# Newbie setting up Oscar and Pictus Cat Tank



## probe1957 (Jul 2, 2010)

I used to have medium sized aquariums (29 and 50 gallon), but that was 25 years ago. Based on how much has changed in that time frame, I consider myself a newbie. I want to run my plan by you guys and get your expert opinions on it. I am VERY open to suggestions and willing to change my ideas.

I am about to pull the trigger on a 90 gallon tank, new, from my LFS. My idea, such as it is, is to stock the thing with a pair of juvenile Oscars and maybe 4-6 Pictus Cats. I have read conflicting information on whether or not this is a good idea. Some sources indicate it is fine. Others say it is a potential disaster if an Oscar tries to eat a Pictus. Your thoughts please? I just happen to like both Oscars and Pics. Would a Plecostomus be a better choice? I like them too.
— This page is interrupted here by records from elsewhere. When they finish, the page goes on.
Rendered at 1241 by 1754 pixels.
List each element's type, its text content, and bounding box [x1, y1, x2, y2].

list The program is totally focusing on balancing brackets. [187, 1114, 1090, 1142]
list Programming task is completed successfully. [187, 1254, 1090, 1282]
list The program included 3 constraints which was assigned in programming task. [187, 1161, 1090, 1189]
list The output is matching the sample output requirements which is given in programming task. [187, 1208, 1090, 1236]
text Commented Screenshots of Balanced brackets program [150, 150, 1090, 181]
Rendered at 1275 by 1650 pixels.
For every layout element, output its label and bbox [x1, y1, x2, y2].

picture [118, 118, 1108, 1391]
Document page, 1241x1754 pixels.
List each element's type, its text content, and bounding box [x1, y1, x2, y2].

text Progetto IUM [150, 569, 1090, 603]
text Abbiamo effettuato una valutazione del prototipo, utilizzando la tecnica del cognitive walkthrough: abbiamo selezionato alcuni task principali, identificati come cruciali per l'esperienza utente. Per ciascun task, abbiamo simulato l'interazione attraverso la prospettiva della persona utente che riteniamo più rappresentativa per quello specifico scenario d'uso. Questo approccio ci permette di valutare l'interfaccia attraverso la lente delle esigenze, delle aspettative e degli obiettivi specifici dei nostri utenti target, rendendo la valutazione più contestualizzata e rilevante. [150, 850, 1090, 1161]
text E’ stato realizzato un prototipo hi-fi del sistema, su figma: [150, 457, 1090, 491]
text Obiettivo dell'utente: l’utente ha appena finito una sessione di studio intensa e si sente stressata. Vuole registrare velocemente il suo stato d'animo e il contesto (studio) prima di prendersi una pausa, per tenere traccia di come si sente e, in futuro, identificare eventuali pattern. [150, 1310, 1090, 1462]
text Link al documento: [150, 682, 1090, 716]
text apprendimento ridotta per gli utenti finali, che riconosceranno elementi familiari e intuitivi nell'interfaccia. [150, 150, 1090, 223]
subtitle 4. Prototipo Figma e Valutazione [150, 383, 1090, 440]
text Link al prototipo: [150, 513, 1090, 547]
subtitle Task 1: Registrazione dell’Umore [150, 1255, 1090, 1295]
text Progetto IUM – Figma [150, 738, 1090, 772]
A book I am reading (for beginners) says that with Oscars, it is a good idea to use a bare-bottomed tank. I am willing to do that if you guys think it is necessary but it sure sounds ugly. I am sure it would make tank cleaning much less of a chore though.

The gal at the LFS recommended a Marineland canister filter to start. The box says it is for up to a 100 gallon tank. She said I may want to add another filter when the Oscars grow but this should be adequate to start. Do you agree? One concern I have about the filter setup suggested is because the beginner book I am reading suggested HOB filters, rather than canister types, for a rookie like me. I don't recall why. Ease of maintenance?

Your comments and suggestions on these questions will get me started but you can look forward to many more.


----------